§ **WHAT NEEDS TO BE DONE**: Revise the material from the line with "genus: Thamnochortus" through the line with "genus: Juncus", replacing each "scientific name" with "species name" and changing nothing else. Give back only those lines.

§ **Dataset entries**:
- - - - - - -

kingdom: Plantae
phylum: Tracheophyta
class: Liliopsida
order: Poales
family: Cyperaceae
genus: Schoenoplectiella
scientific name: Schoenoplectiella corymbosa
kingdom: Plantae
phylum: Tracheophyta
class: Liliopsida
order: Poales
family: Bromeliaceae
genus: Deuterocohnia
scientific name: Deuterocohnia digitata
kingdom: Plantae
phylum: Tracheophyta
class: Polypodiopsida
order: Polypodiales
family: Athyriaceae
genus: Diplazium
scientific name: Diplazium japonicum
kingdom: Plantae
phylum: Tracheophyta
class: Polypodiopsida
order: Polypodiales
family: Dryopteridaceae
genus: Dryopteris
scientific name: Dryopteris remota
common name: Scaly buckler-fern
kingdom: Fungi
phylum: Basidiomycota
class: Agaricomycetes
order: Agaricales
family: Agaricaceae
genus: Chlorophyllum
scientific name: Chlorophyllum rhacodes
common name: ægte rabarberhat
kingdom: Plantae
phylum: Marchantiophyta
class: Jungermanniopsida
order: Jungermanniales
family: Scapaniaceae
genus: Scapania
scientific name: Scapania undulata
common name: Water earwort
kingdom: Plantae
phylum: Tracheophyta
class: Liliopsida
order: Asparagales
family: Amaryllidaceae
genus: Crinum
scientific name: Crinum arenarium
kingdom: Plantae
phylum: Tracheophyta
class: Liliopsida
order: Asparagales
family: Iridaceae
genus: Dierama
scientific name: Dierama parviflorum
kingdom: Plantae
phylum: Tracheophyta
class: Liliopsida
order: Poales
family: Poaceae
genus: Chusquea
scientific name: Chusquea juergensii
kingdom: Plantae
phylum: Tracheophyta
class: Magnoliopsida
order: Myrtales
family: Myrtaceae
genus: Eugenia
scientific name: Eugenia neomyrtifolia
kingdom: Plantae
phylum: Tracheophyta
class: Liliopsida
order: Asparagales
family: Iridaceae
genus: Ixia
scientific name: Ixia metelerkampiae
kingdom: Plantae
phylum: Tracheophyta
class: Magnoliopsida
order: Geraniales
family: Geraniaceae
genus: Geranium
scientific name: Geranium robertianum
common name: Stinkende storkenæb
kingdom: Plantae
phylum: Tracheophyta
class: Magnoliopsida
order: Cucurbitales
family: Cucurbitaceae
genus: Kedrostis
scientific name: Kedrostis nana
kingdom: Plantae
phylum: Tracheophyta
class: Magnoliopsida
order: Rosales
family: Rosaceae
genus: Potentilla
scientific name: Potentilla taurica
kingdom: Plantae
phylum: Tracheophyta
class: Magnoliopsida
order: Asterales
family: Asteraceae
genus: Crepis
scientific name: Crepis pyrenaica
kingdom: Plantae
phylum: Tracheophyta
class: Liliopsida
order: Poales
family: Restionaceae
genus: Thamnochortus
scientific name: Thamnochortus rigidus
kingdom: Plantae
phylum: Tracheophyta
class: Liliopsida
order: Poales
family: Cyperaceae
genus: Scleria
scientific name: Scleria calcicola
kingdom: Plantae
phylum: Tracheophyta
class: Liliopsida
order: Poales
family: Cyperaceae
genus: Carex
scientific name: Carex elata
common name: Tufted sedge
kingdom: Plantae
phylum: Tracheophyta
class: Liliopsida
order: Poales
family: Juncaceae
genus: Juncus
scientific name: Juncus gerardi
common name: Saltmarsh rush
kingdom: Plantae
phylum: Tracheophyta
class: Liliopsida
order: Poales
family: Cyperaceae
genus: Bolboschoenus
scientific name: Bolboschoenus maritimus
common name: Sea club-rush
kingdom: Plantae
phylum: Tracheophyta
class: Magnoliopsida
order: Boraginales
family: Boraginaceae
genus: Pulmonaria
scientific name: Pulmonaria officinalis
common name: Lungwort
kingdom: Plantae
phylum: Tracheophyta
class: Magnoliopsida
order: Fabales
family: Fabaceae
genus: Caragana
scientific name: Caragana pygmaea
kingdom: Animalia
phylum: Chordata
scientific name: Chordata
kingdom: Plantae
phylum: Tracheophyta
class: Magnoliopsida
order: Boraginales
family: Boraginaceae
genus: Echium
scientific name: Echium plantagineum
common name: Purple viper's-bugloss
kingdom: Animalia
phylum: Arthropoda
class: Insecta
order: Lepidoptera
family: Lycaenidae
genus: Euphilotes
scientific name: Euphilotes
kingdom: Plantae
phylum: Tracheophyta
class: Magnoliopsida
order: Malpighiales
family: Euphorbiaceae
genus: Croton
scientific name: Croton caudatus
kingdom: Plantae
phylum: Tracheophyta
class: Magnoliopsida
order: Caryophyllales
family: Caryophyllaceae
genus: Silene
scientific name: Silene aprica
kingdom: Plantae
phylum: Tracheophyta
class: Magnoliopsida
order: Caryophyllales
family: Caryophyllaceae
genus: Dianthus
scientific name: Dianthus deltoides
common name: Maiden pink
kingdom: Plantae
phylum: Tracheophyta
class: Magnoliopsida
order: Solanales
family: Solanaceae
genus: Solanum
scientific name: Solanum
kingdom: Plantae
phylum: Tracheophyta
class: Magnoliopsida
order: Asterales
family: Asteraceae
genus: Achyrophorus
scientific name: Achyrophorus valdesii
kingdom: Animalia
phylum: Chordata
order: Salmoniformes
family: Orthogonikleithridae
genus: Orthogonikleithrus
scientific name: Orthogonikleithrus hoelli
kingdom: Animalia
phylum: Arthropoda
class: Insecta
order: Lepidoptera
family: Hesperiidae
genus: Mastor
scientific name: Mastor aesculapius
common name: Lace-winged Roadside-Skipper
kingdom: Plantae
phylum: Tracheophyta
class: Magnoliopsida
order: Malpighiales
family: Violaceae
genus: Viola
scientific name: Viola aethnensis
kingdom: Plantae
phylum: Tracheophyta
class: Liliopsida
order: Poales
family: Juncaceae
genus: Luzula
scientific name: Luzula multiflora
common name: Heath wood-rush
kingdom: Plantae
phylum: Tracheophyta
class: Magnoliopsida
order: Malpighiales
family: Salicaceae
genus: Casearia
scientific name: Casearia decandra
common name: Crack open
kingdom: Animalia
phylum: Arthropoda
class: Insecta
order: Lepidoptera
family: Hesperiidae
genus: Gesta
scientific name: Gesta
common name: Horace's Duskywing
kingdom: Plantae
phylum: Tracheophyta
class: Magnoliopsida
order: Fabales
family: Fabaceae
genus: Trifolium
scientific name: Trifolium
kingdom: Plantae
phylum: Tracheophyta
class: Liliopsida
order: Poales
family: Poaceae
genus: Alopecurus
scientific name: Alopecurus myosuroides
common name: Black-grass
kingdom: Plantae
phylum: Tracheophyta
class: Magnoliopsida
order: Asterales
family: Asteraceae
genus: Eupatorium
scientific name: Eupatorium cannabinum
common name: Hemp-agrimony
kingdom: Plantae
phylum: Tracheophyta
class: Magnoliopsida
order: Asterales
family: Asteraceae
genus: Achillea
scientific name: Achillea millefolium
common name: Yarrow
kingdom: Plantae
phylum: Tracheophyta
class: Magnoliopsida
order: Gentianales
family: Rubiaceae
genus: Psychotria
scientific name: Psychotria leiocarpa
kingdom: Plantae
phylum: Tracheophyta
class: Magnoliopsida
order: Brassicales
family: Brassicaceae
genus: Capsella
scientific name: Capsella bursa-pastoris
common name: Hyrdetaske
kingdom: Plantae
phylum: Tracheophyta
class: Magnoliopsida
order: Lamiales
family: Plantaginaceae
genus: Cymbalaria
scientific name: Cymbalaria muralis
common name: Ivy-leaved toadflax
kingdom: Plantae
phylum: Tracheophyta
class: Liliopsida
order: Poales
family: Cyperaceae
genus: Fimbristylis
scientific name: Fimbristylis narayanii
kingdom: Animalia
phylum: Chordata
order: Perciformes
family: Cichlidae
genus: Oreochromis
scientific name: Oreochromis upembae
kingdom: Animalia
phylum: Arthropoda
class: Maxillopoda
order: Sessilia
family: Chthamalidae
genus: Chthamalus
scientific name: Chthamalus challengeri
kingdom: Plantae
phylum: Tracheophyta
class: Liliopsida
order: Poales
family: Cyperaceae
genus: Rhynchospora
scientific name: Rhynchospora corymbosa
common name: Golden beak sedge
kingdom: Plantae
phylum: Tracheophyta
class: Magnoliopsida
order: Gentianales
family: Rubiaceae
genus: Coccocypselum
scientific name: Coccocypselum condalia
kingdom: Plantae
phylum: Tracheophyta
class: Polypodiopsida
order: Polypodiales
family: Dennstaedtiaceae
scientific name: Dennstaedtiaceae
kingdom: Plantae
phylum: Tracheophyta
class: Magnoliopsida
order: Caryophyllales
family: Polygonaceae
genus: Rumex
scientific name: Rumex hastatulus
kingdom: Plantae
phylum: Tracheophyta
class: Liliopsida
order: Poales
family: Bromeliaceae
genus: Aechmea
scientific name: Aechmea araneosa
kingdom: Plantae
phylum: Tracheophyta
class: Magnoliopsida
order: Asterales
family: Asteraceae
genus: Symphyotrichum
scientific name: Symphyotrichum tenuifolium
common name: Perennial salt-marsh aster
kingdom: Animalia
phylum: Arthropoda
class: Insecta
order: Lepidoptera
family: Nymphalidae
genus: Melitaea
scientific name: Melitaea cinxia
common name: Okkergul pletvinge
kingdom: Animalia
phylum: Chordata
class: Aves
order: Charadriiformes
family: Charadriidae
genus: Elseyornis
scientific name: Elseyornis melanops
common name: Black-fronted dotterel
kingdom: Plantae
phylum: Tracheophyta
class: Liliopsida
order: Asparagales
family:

- - - - - - -

§ **RESULT OF THIS TASK**:
genus: Thamnochortus
species name: Thamnochortus rigidus
kingdom: Plantae
phylum: Tracheophyta
class: Liliopsida
order: Poales
family: Cyperaceae
genus: Scleria
species name: Scleria calcicola
kingdom: Plantae
phylum: Tracheophyta
class: Liliopsida
order: Poales
family: Cyperaceae
genus: Carex
species name: Carex elata
common name: Tufted sedge
kingdom: Plantae
phylum: Tracheophyta
class: Liliopsida
order: Poales
family: Juncaceae
genus: Juncus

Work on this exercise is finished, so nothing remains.